Over the next 12–24 months, expect the space talk to remain largely conceptual while three more concrete battles play out.

  1. Talent and culture. The key question is whether xAI can stabilize after losing a chunk of its founding team. Watch for high‑profile hires from DeepMind, OpenAI or academia, and for whether safety and alignment researchers get visible influence. If departures continue, xAI risks becoming an engineering outpost for X rather than a true frontier lab.

  2. Agents and enterprise. Macrohard’s success or failure will determine whether xAI can move beyond consumer chatbots and creator tools. If it ships credible agents that can handle real corporate workflows – without constant hallucinations or security incidents – xAI becomes a serious competitor to Microsoft Copilot and Google Workspace AI. If not, it will be stuck chasing engagement on X.

  3. Regulatory collision. The deepfake episode on X is likely just the start. As the EU AI Act and DSA enforcement bite, we’ll see test cases around AI‑generated abuse, political manipulation and transparency. Payment processors, app stores and cloud providers may become de facto regulators if they decide the risk is too high.

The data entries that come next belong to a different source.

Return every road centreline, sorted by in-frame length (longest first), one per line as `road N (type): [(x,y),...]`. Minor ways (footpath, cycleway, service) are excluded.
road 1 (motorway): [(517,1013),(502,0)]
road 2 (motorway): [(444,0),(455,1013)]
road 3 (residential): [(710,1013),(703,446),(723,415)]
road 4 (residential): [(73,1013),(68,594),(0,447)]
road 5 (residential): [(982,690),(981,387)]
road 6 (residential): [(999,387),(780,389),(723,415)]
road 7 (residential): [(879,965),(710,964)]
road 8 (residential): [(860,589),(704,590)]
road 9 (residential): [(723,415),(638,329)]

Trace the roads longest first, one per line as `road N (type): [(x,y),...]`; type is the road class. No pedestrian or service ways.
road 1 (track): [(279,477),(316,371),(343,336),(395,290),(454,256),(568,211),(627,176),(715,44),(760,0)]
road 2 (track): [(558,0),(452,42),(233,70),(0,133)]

On the space side, the more interesting near‑term milestone isn’t a lunar mass driver; it’s whether SpaceX starts explicitly marketing “AI‑optimized” Starlink or satellite platforms for remote data centers and edge inference. That would be the first tangible bridge between Musk’s rockets and his AI lab.


7. The bottom line

Musk’s interplanetary AI speech makes for great headlines, but the real story is Earth‑bound: a fast‑growing AI lab tied to a troubled social network, betting that agents, video and space‑age infrastructure will offset serious safety and governance risks. If xAI can harness Musk’s hardware empire without inheriting X’s moderation failures, it could become a uniquely powerful competitor to OpenAI and Google. If not, regulators – especially in Europe – may end up defining its limits long before any AI cluster reaches the moon.